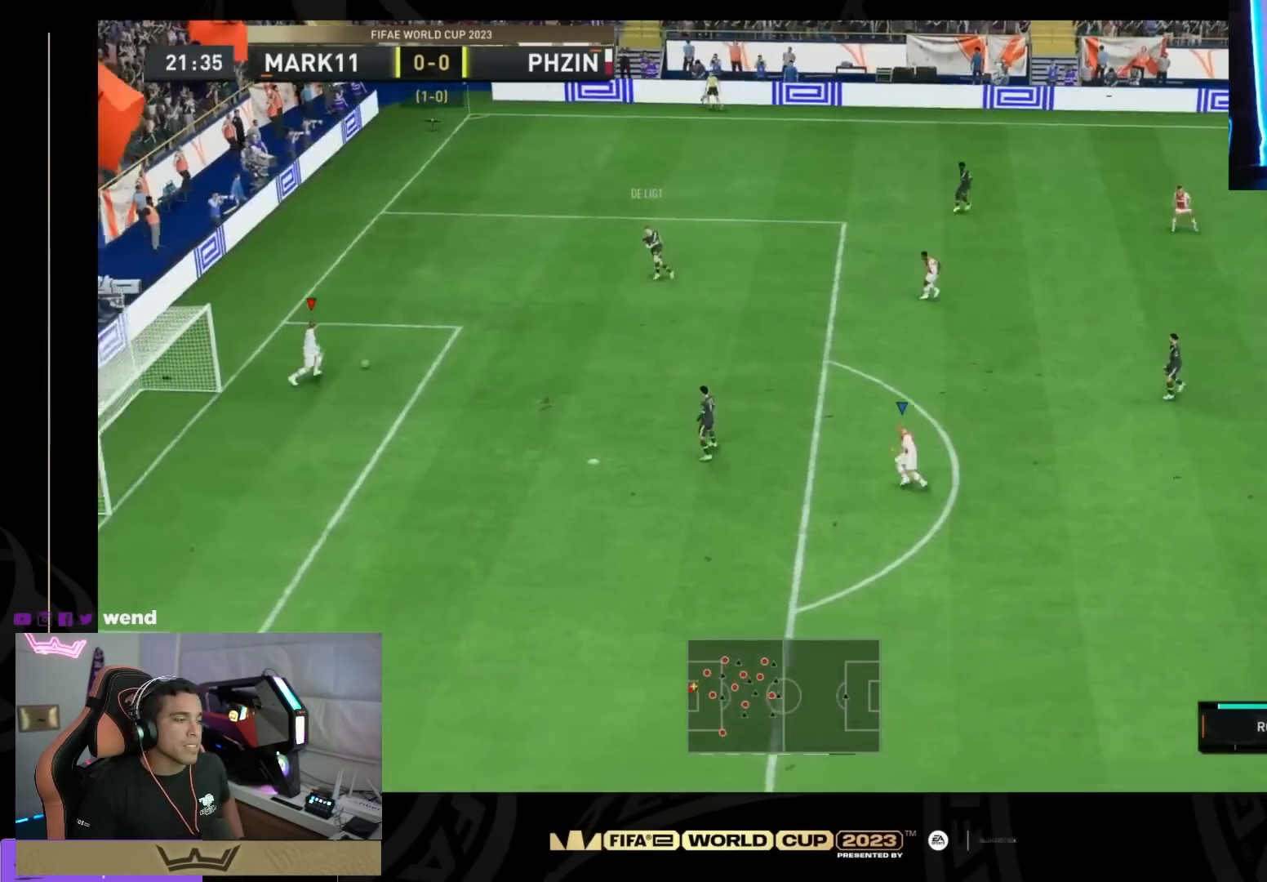
Gameplay with a controller (PlayStation layout); each line is a JSON object with the inputs held at the frame after it. "events" lists button and stick changes between this image and that frame as [ms after this image, input, new state], when the widget could be followed in between. Not read: DPAD_DOWN DPAD_LEFT DPAD_RIGHT DPAD_UP L1 L2 L3 R1 R2 R3 SELECT START left_stick.
{"buttons": [], "right_stick": "center", "events": [[66, "CROSS", "down"], [200, "CROSS", "up"]]}
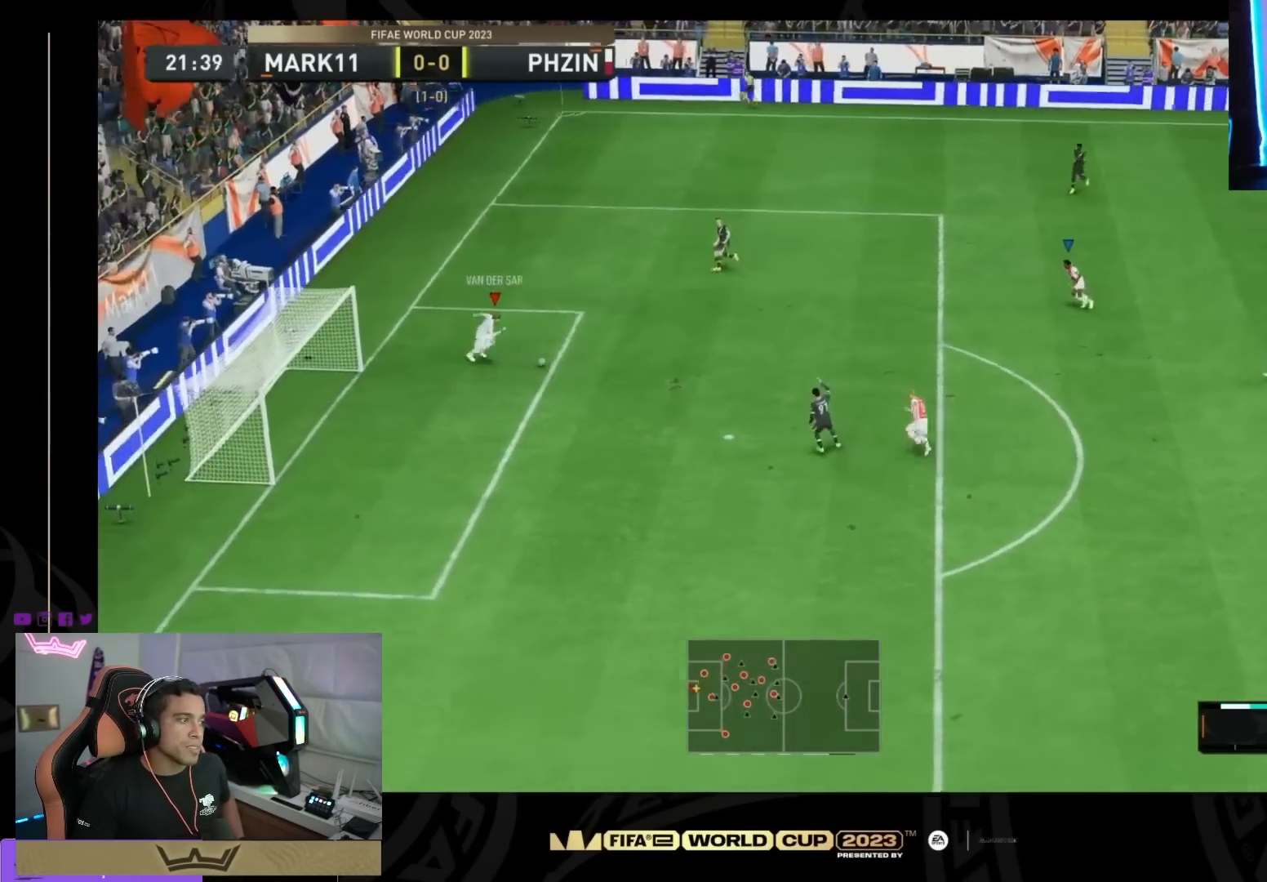
{"buttons": [], "right_stick": "center", "events": [[334, "CROSS", "down"], [467, "CROSS", "up"]]}
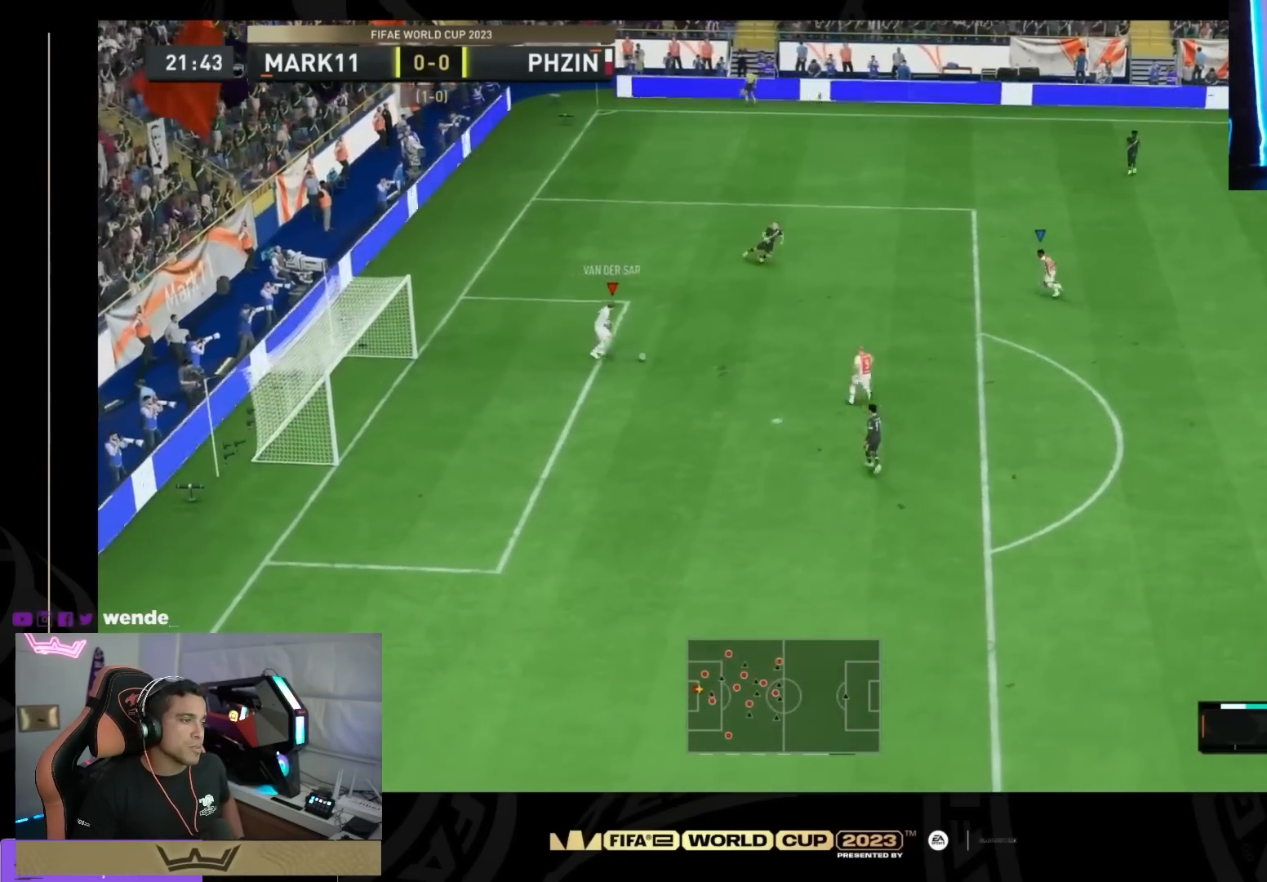
{"buttons": ["SQUARE"], "right_stick": "center", "events": [[500, "SQUARE", "down"]]}
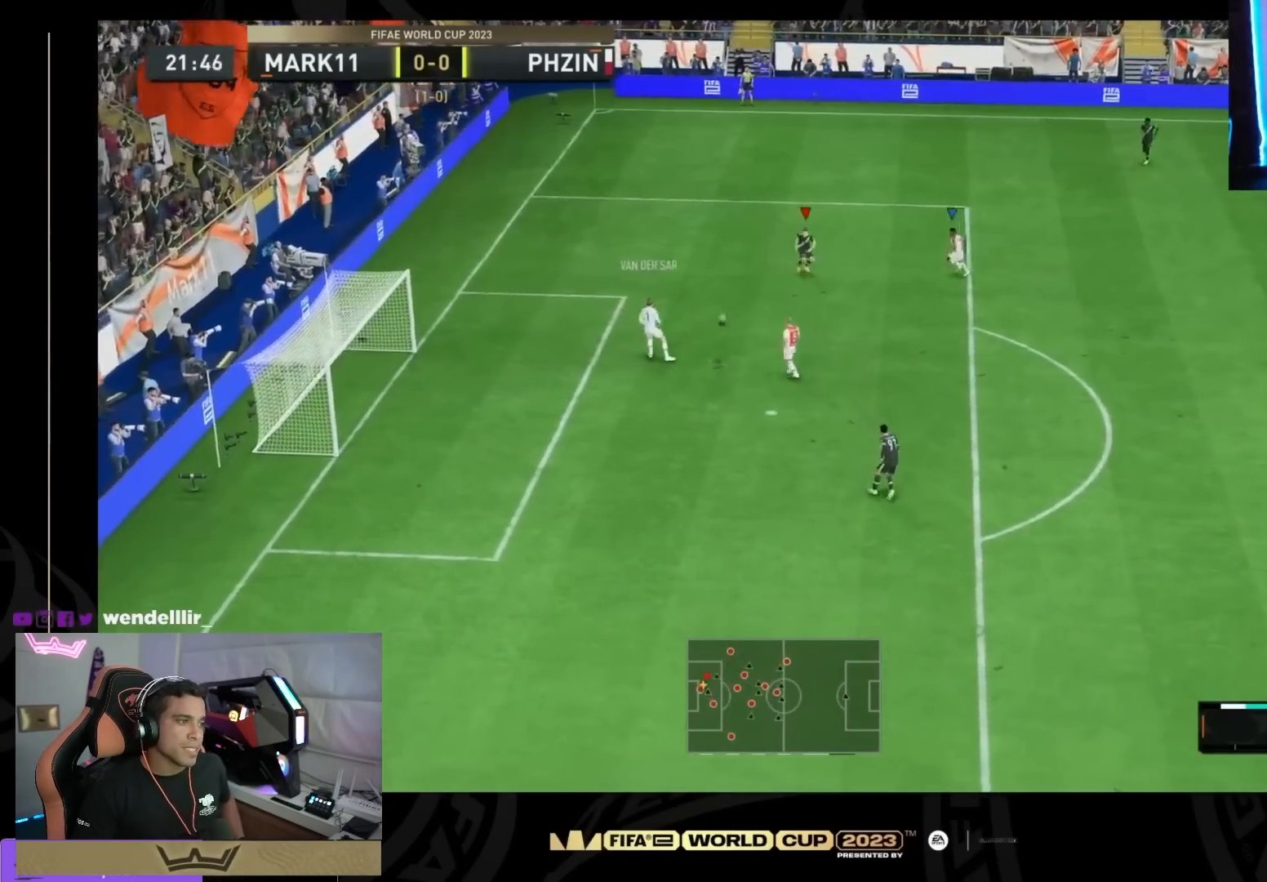
{"buttons": [], "right_stick": "center", "events": [[167, "SQUARE", "up"]]}
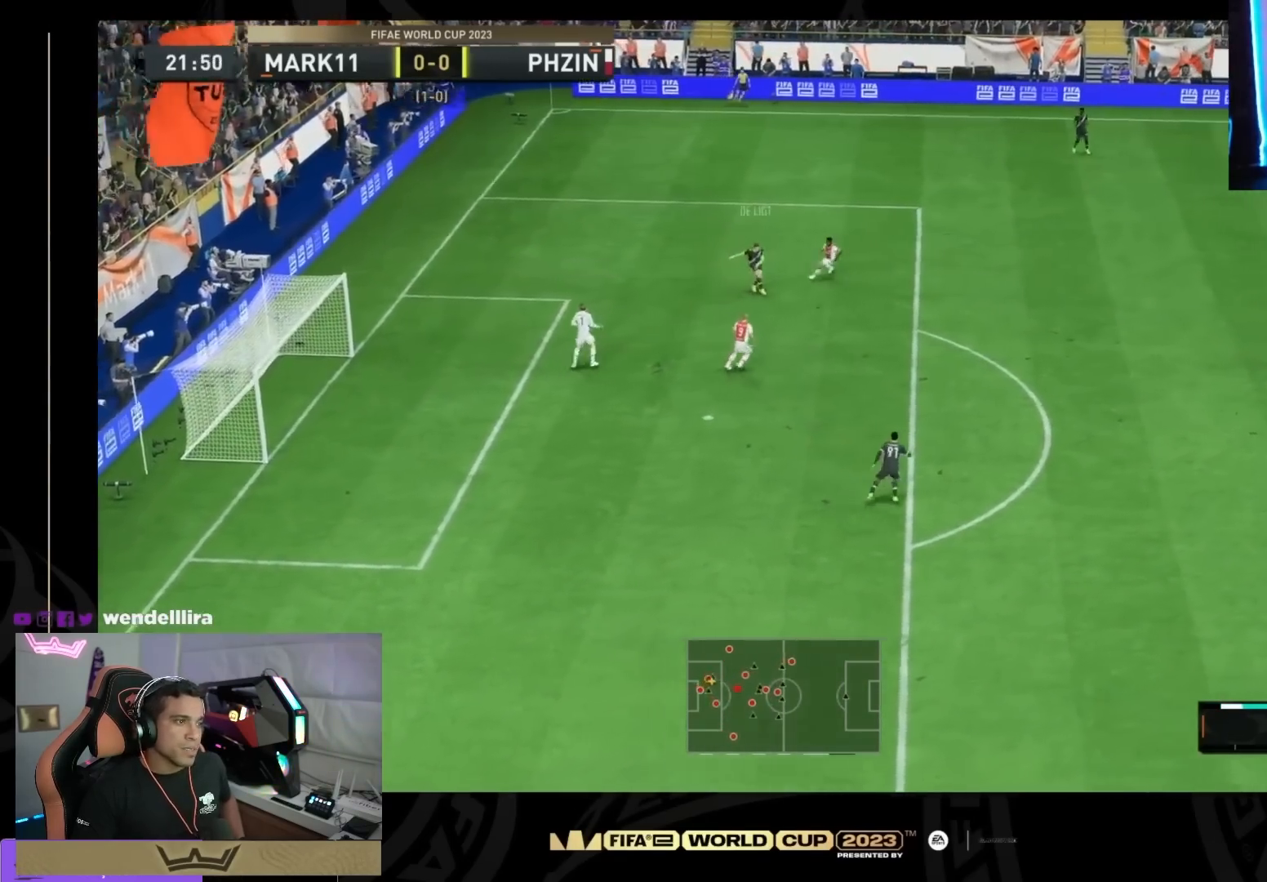
{"buttons": [], "right_stick": "center", "events": []}
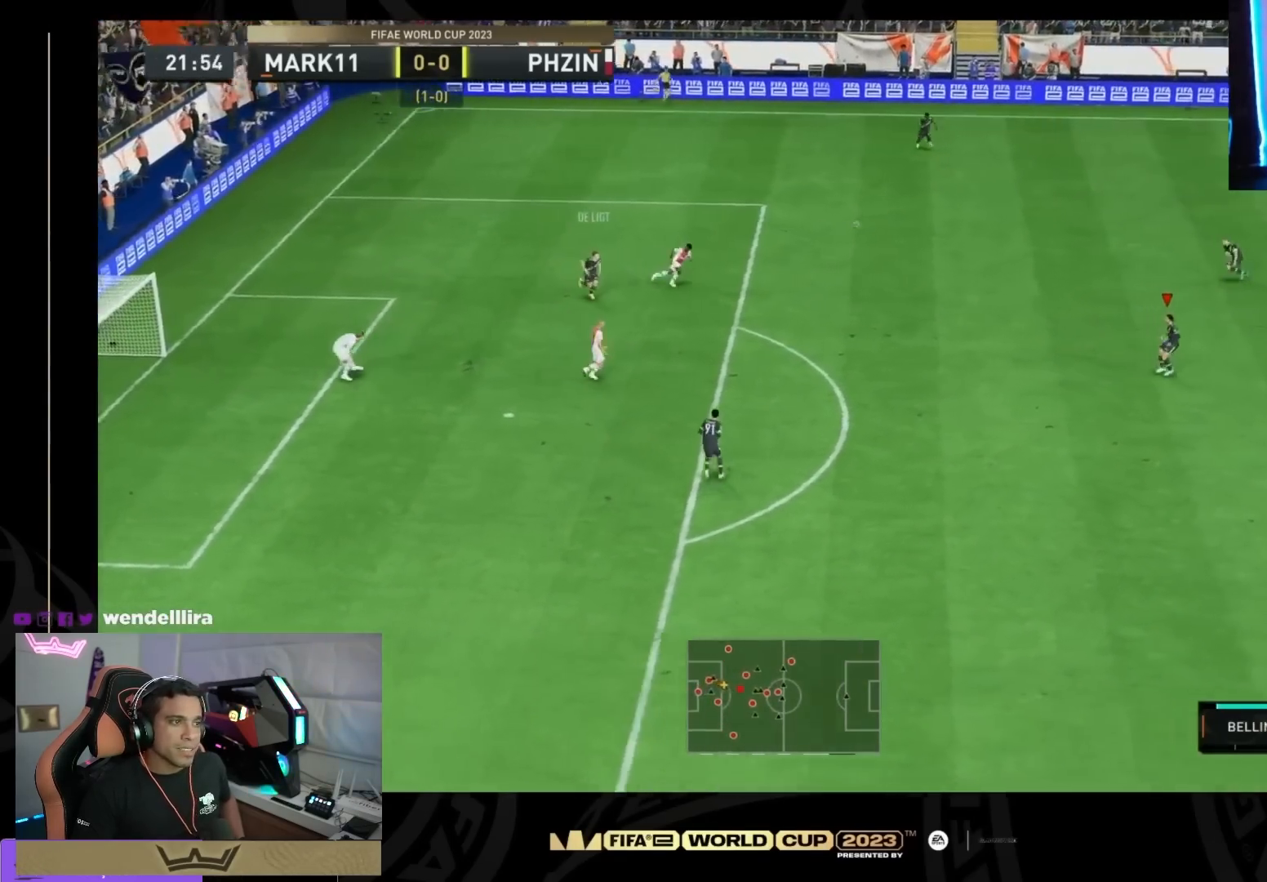
{"buttons": [], "right_stick": "center", "events": []}
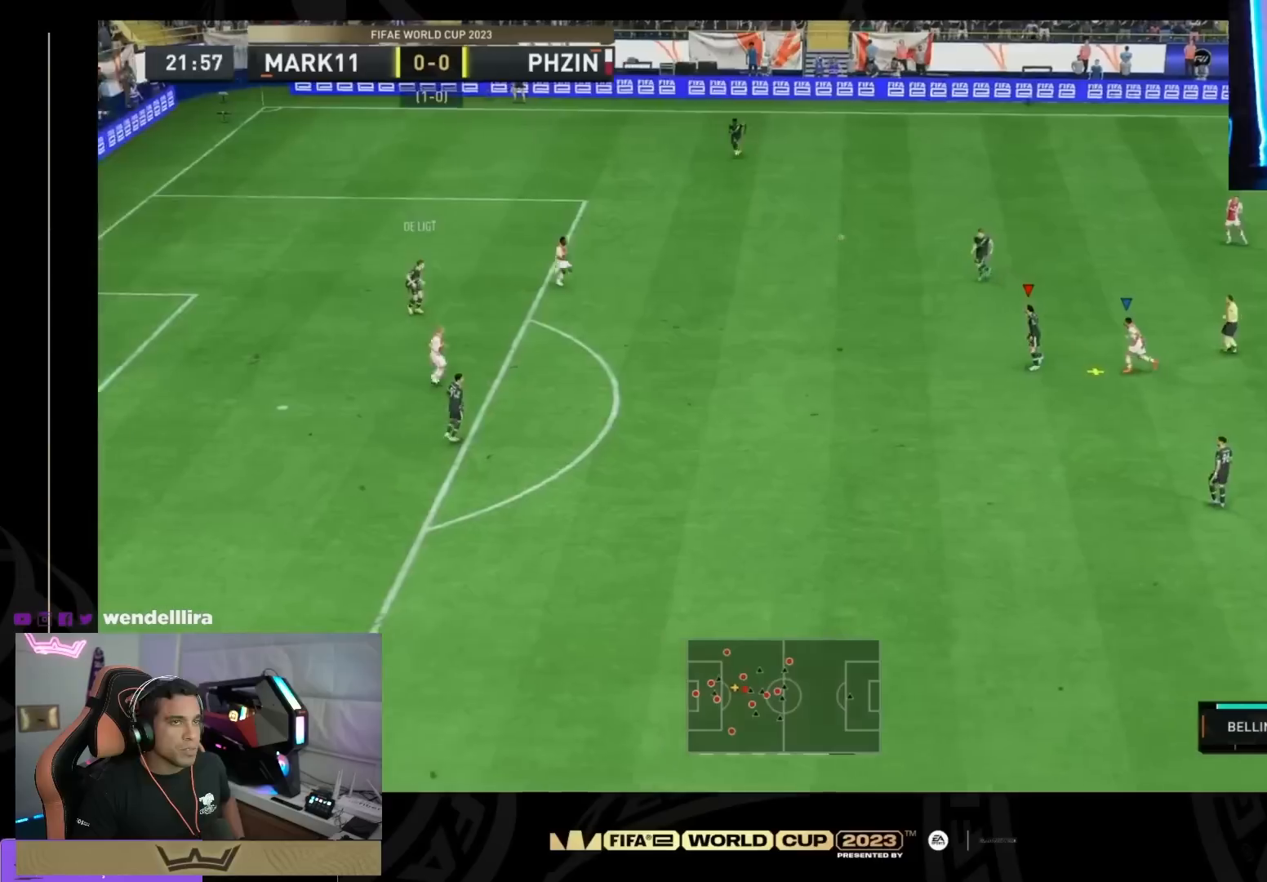
{"buttons": [], "right_stick": "center", "events": [[66, "CROSS", "down"], [166, "CROSS", "up"]]}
• • • • •
Directions for this task
Would you give the number of lines above that hold "center"? Only the number is needed.

Output below
7